Support Questions
Find answers, ask questions, and share your expertise
Check out our newest addition to the community, the Cloudera Innovation Accelerator group hub.

Convert Hive Column type String to Hive Column type struct

New Contributor

Dear community I have executed a SELECT * to fetch all the tables from a hive table using Nifi 1.6 SelectHiveQL processor.

The problem I have is the source table has a column (satellite_metadata) which is type struct<record_source:string,load_time:timestamp,checksum:string,device_hash:string>).

However in the flowfile returned by SelectHiveQL the type of column satellite_metadata is string.

After fetching the data, I am converting AVRO to ORC, storing the file in HDFS, extracting the HIVE DDL from the flowfile and creating the hive table.

The content of column satellite_metadata for a single record looks like this:

{"record_source":"RAB","load_time":"2019-01-18 03:16:26.93","checksum":"11396be4b6cfe13542d3d6708546a4a4","device_hash":"2eac97fce07480194301e482680fe05e"}

I tried to define the correct structure at CREATE TABLE and also afterwards using ALTER TABLE But I get the following error when I try to do SELECT *

ORC does not support type conversion from file type string (14) to reader type struct

Any ideas how can I set the proper type for this struct column?
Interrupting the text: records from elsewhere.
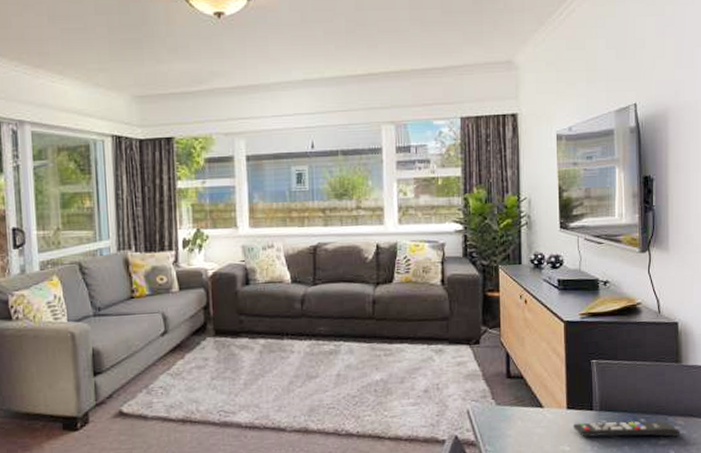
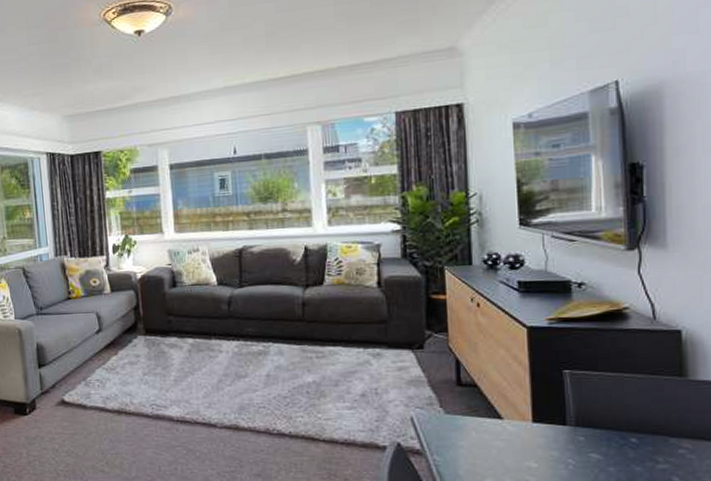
remote control: present [572,421,680,437] -> none [540,438,687,462]

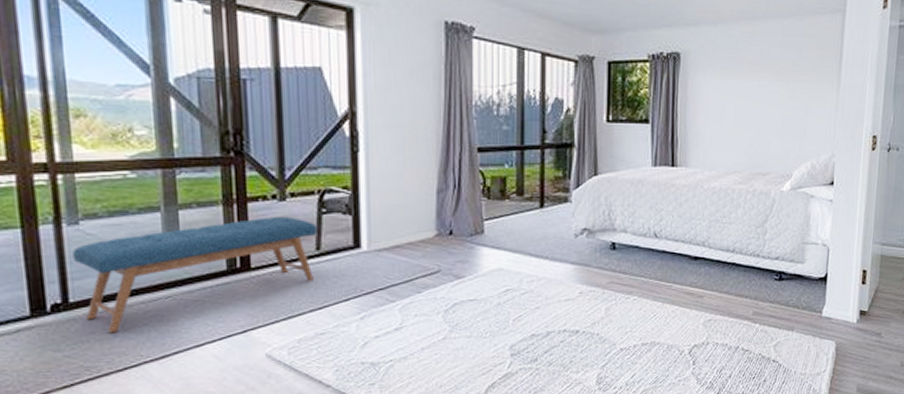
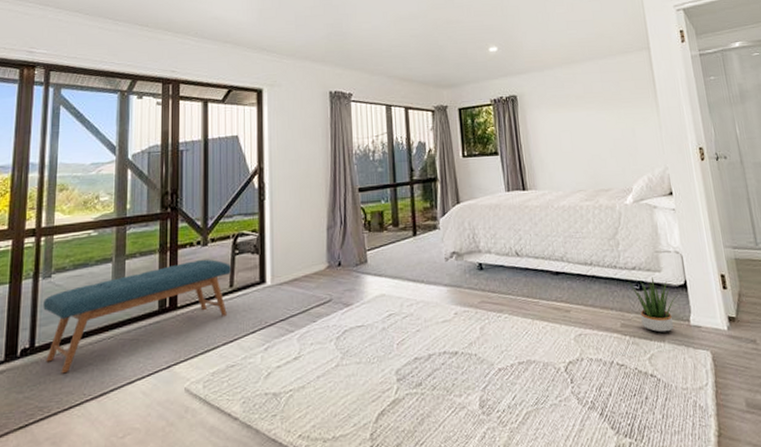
potted plant: none [768,268,817,322] -> present [628,277,678,333]

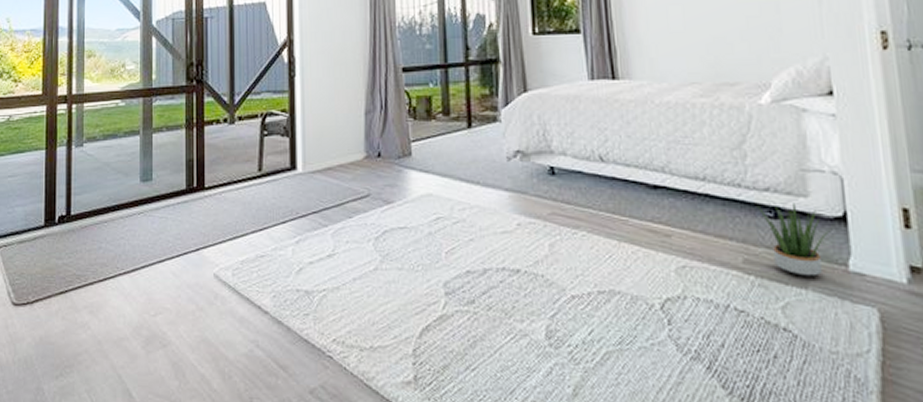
bench: present [43,259,232,374] -> none [77,138,261,245]

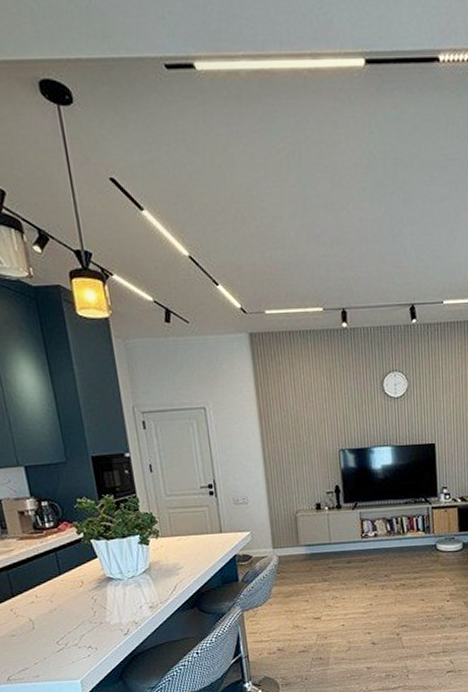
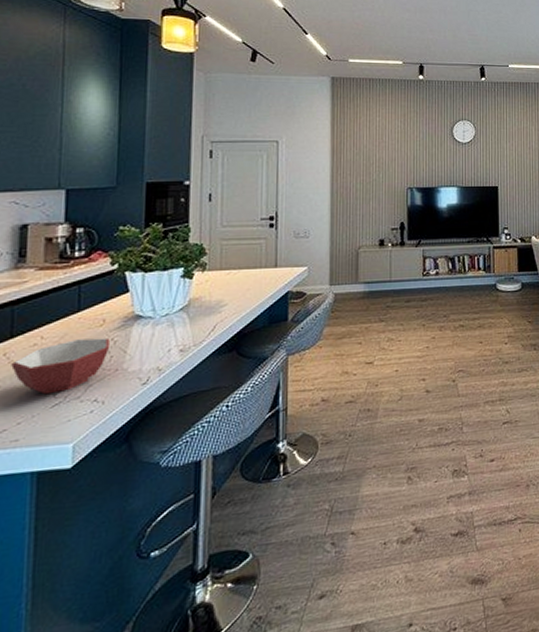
bowl: none [18,596,92,642] -> present [11,337,111,395]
I've tried also to store the avro file in HDFS, but later I don't know how to create an external hive table that can read the schema from the .avro file.


Super Guru

The hard part here is that Hive returns STRUCT columns as JSON strings, so even if we can parse the JSON, we've lost the type information. It's possible we can retrieve it from the metadata and (if so) create a nested record from the results. Please feel free to file a Jira for this enhancement.